Title: Exile - A Memoir; Author: Taslima Nasrin (Translated from Bengali by Maharghya Chakraborty); Publisher: Penguin Random House; Pages: 342; Price: 599
One of the most controversial literary figures of contemporary times, Taslima Nasrin has always been forthright in her opinions and thus the title of her latest memoir, Exile, is but a fitting synonym to a life lived under sustained duress.
This seventh memoir -- a cumulative chronicle of her days in Kolkata and the circumstances under which she was, in her own words, "hurriedly shifted, first to Jaipur and then to Delhi, confined to an obscure safe house, and facing incessant pressure from senior officials and politicians to leave India" -- is replete with dark imageries and repeated provocations.
Nasrin rose to global attention by the end of the 20th century owing to her essays and novels with feminist views and severe criticism of Islam. Her 1993 novel "Lajja" garnered severe criticism in Bangladesh. Nasrin escaped to Sweden in 1994 and spent the next 10 years in exile in Europe and America. Coming to India in 2004, she settled in Kolkata, where she found her second home -- one that was closest to the surroundings that she had grown up in.
It is in this offering that Nasrin, perhaps for the first time, has come out to openly chronicle her struggles in India over a period of seven months. Armed with a fatwa from their religious ideologues, on November 22, 2007, a virulent mob demanded that Taslima Nasrin leave Kolkata immediately. This inextricable nexus of "petty political conspiracies, vote bank politics and minority appeasement" marked her last days in Kolkata.
The book narrates the horrors of a writer-in-exile, who despite having a permanent residence permit in the United States and Swedish citizenship, decided to settle down and live in Kolkata. Taking a dig at the then political establishment in West Bengal, Nasrin shockingly reveals that everything she was made to go through was a result of "vote bank politics".

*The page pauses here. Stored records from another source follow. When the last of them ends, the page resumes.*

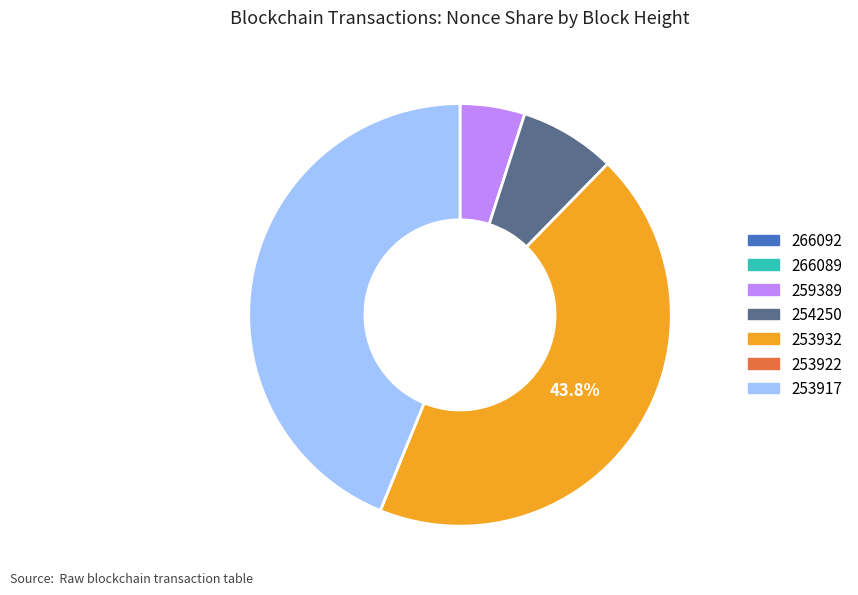

Is there any slice that represents more than half of the pie?

No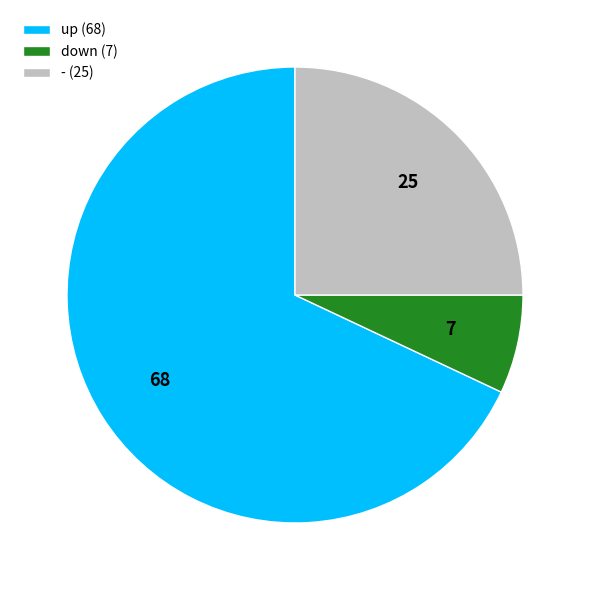

Which category has the biggest portion of the pie?

up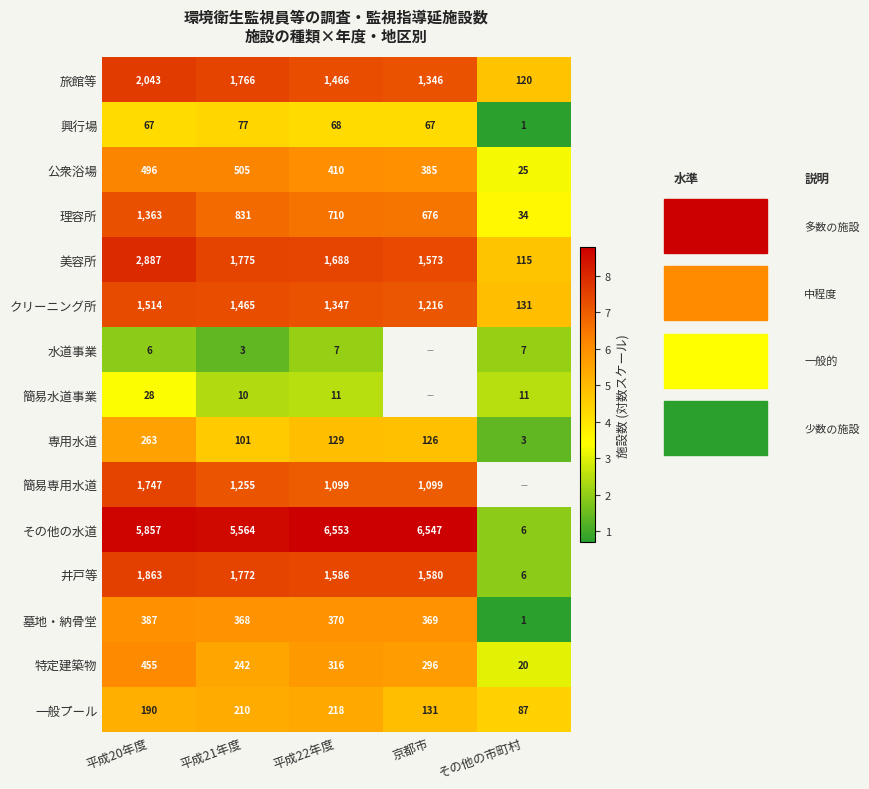

Rank the series at 平成20年度 from highest to lowest value.

その他の水道, 美容所, 旅館等, 井戸等, 簡易専用水道, クリーニング所, 理容所, 公衆浴場, 特定建築物, 墓地・納骨堂, 専用水道, 一般プール, 興行場, 簡易水道事業, 水道事業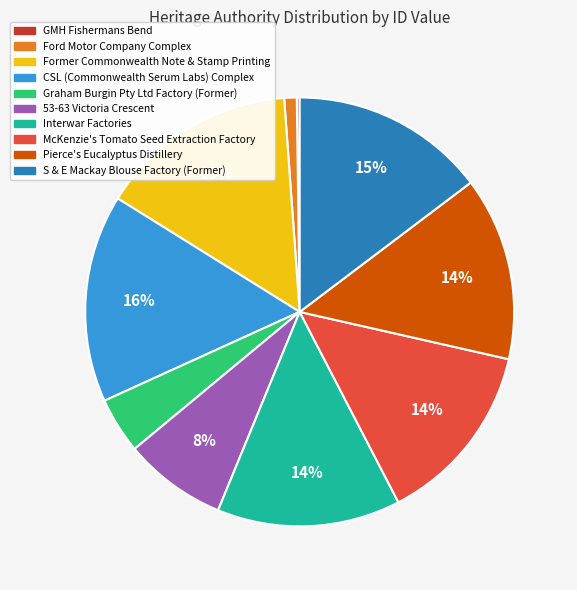

Is there any slice that represents more than half of the pie?

No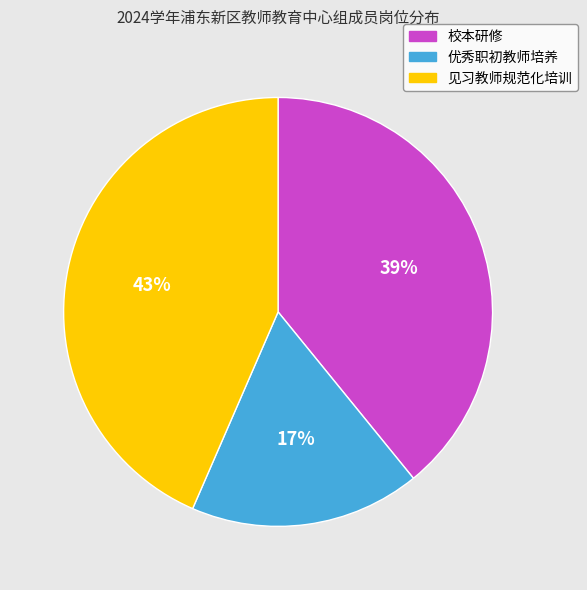

The 见习教师规范化培训 slice represents 43% of the pie. True or false?

True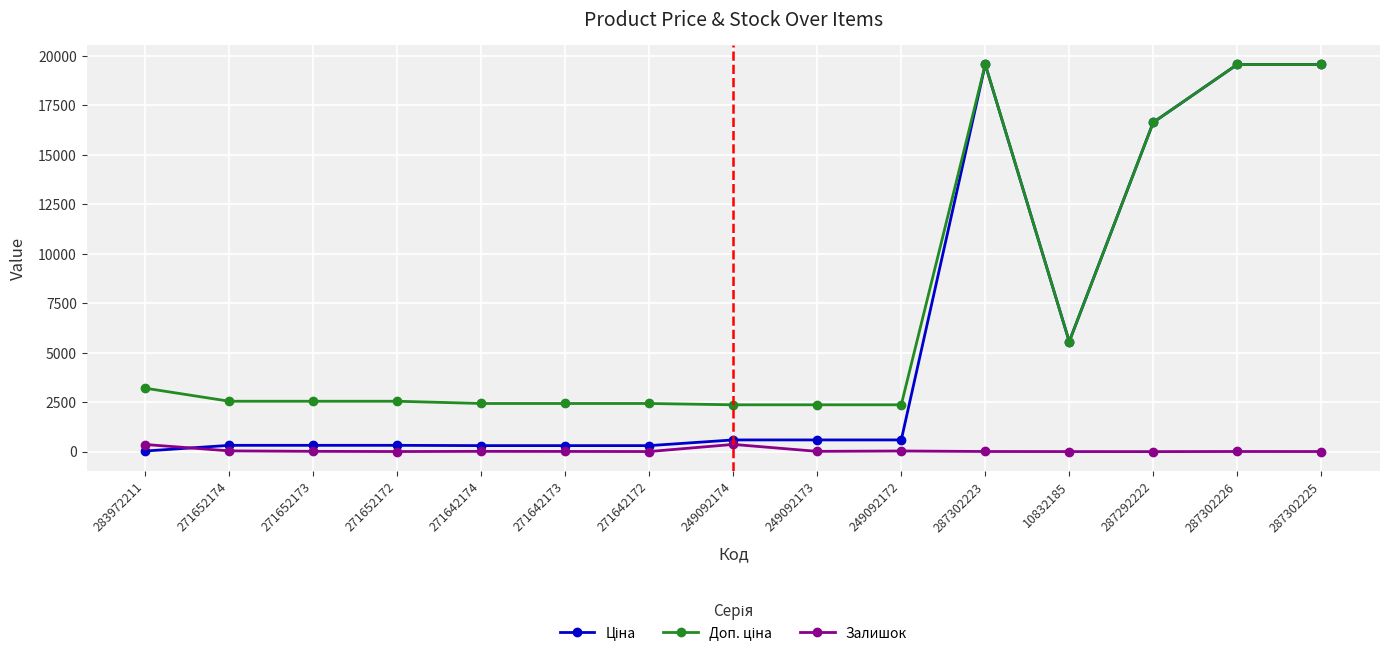

Count the number of categories in the chart.

15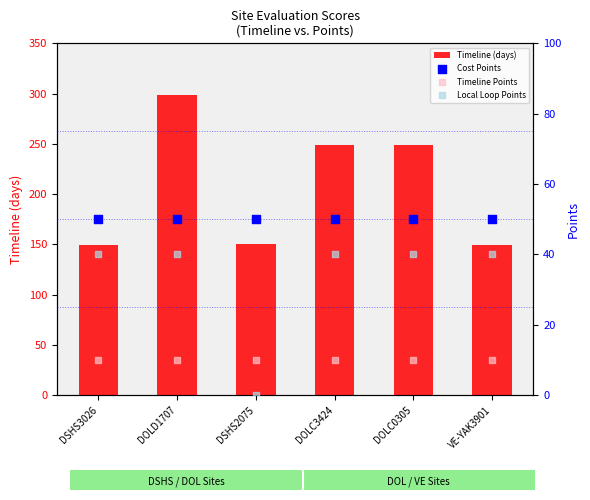

What is the total value across all series at DOLD1707?

399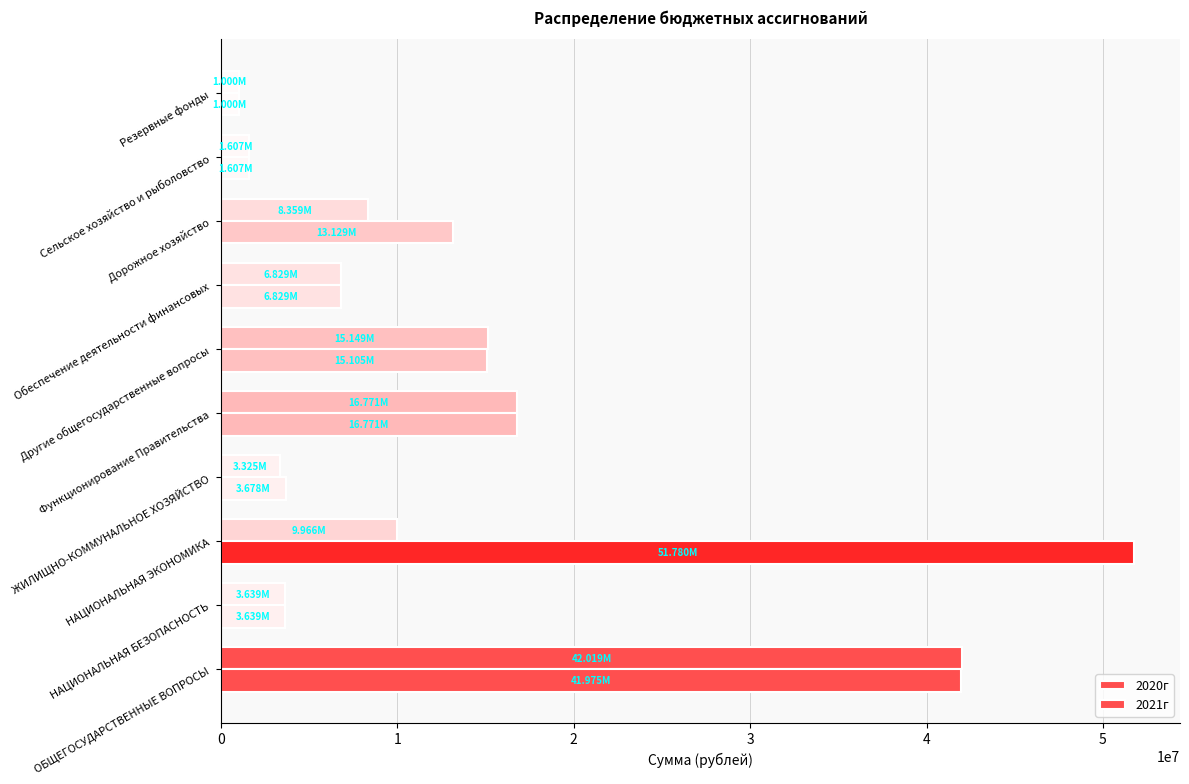

Which series has the largest range (max minus min)?

2021г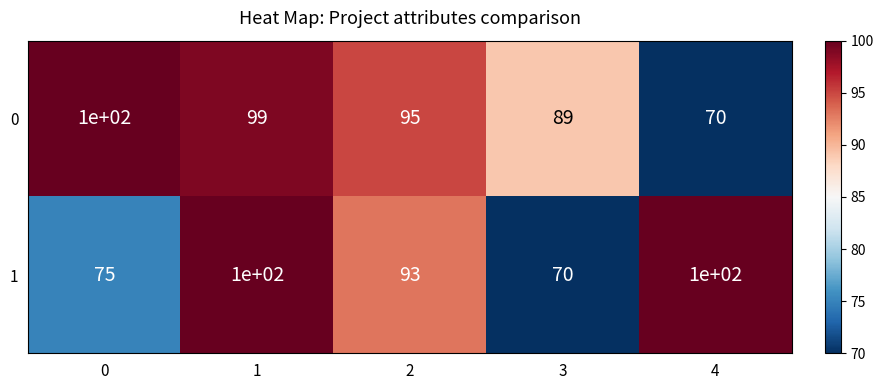

List the series in order of their overall mean, highest first.

0, 1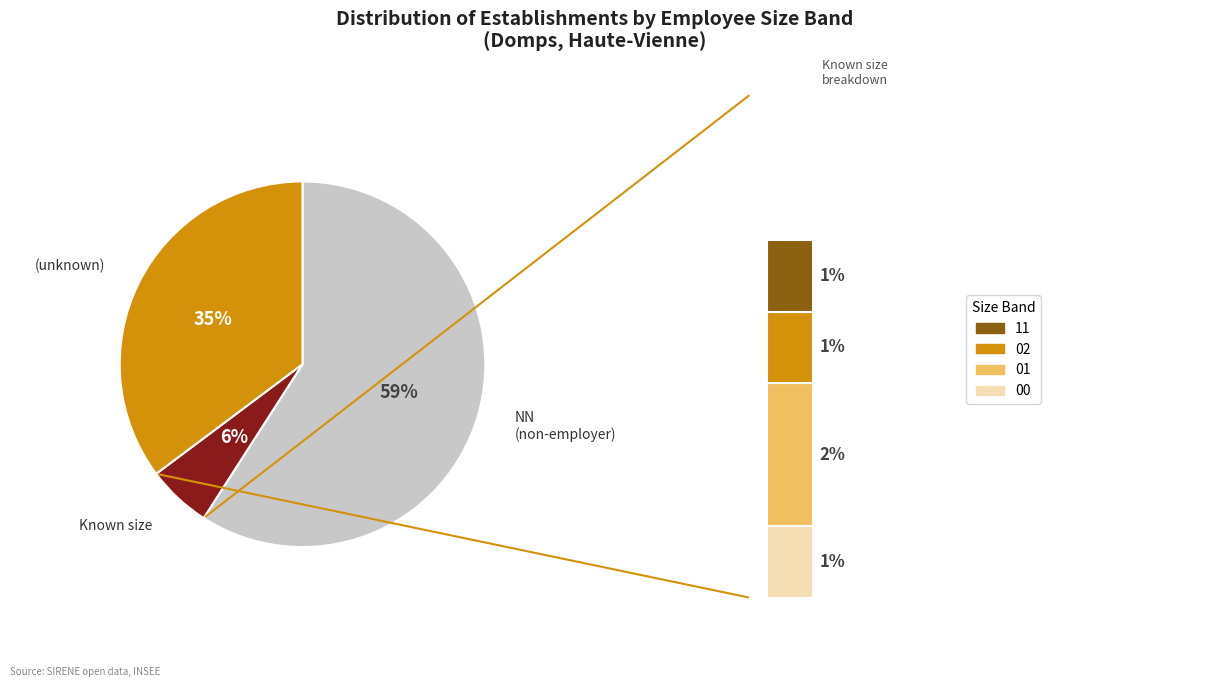

Is it true that 00 is 1% of the pie?

True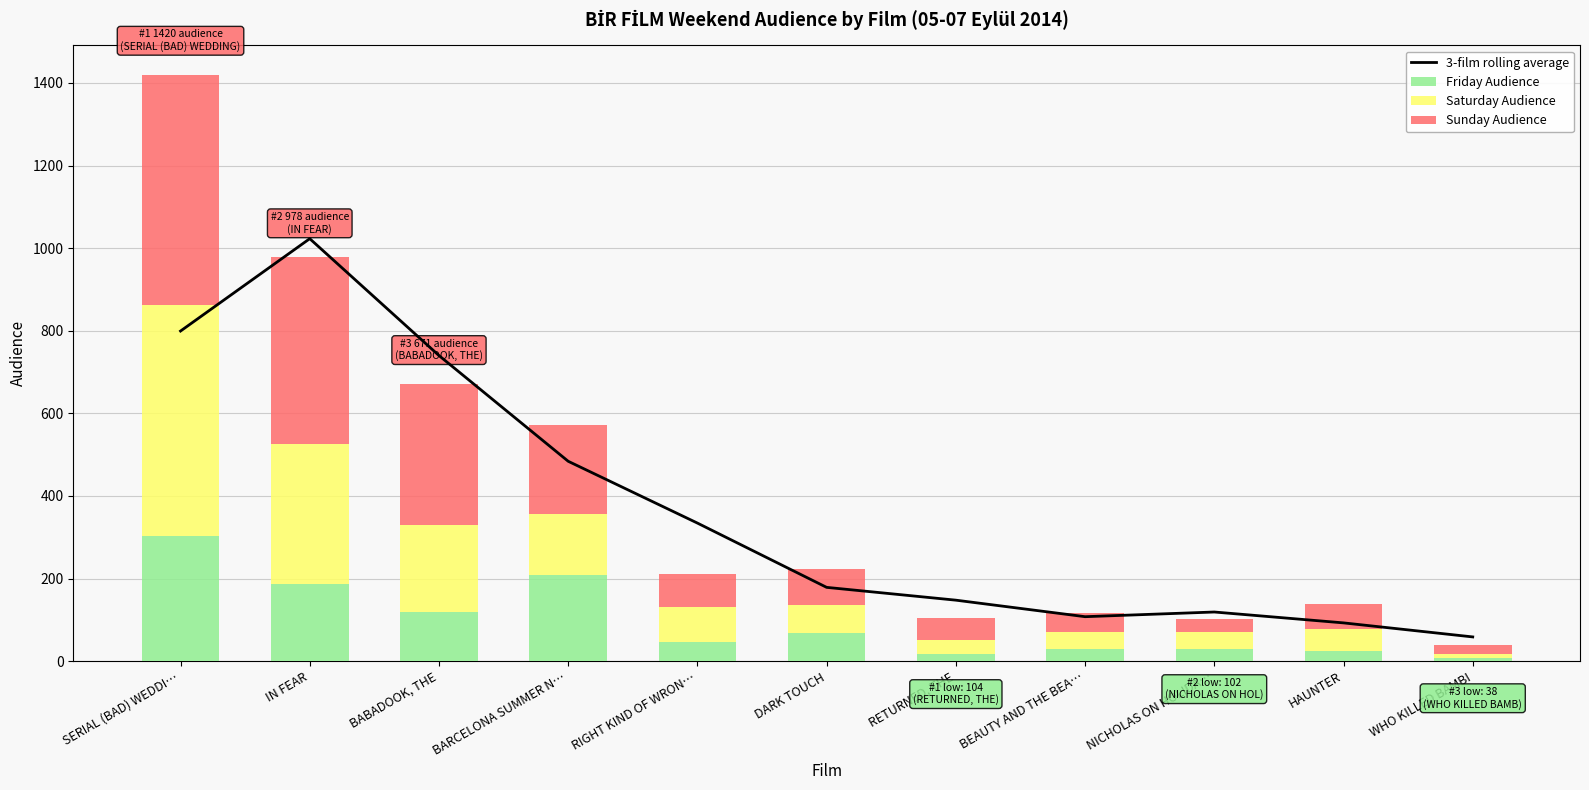

Is it true that Friday Audience equals 69.0 at DARK TOUCH?

True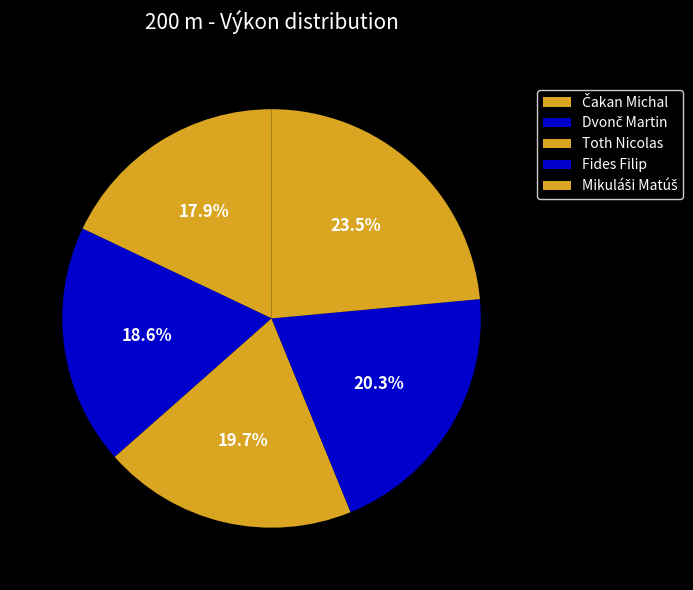

What percentage is the Mikuláši Matúš slice, to the nearest percent?

24%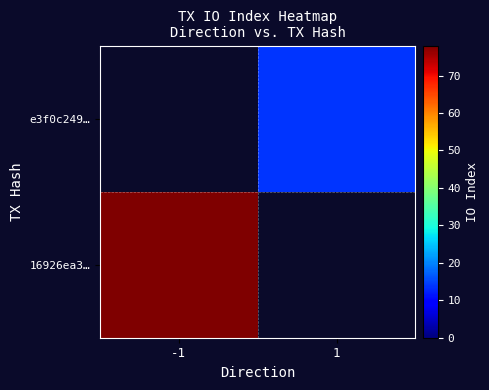

How many series are shown in this chart?

2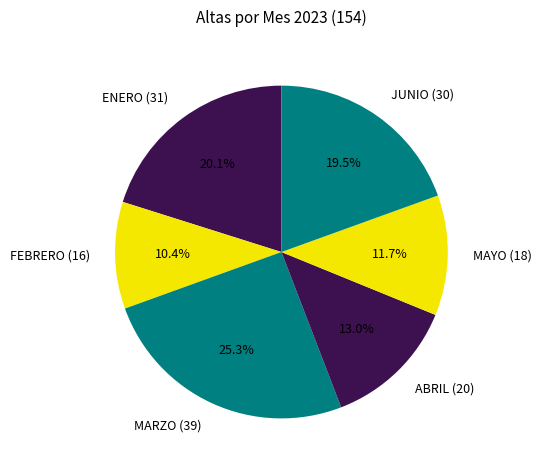

How many slices are in this pie chart?

6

Nonetheless, Nasrin is now living in New Delhi. For her, there is happiness for being allowed to live in India, yet "an unmatchable sorrow" for living outside Kolkata. The memories of living in 7, Rawdon Street, whose doors were "forever open to everyone, including strangers", are etched permanently in her memory. In six months, it seemed like she had been living there for almost a decade. "So many people, right, wrong, cunning, naive, have passed through my doors but I have never felt like judging any of them. Stupid and harmless, that is how I have always been," she fondly recalls in her memoir.
Nasrin, during her "better days in Kolkata", could simply walk out in plain clothes, "just a pair of flimsy slippers" on her feet, and shop off the pavement, buying things at a bargain. She could pick up a "stray kitten from Gariaghat" and bring it home with her. Nasrin regularly attended shows at theatres like Girish Mancha.
It was a simple, unadorned life that would suddenly transform into a glamorous one A– "the crowds would spill over outside the stall at the (Kolkata) book fair and the police would have to be deployed to manage the admirers".
Meanwhile, Kolkata also embraced the writer-in-exile with open arms. Her life, at that point of time, was synonymous with those who had spent decades living in the great city. "A Bengali newspaper in the morning, a Bengali magazine or a book in the afternoon, the evening adda in Bengali or a boisterous and noisy Bengali dinner at night" made her feel "as if I belonged to the city, that I was not from a different land".
The offering chronicles her dark memories and questions her ouster from Kolkata but more than anything else, it is a fitting tribute to the charm associated with Kolkata, replete with all things Bengali -- from buying fish in Gariahaat to reciting poetry in her favourite language.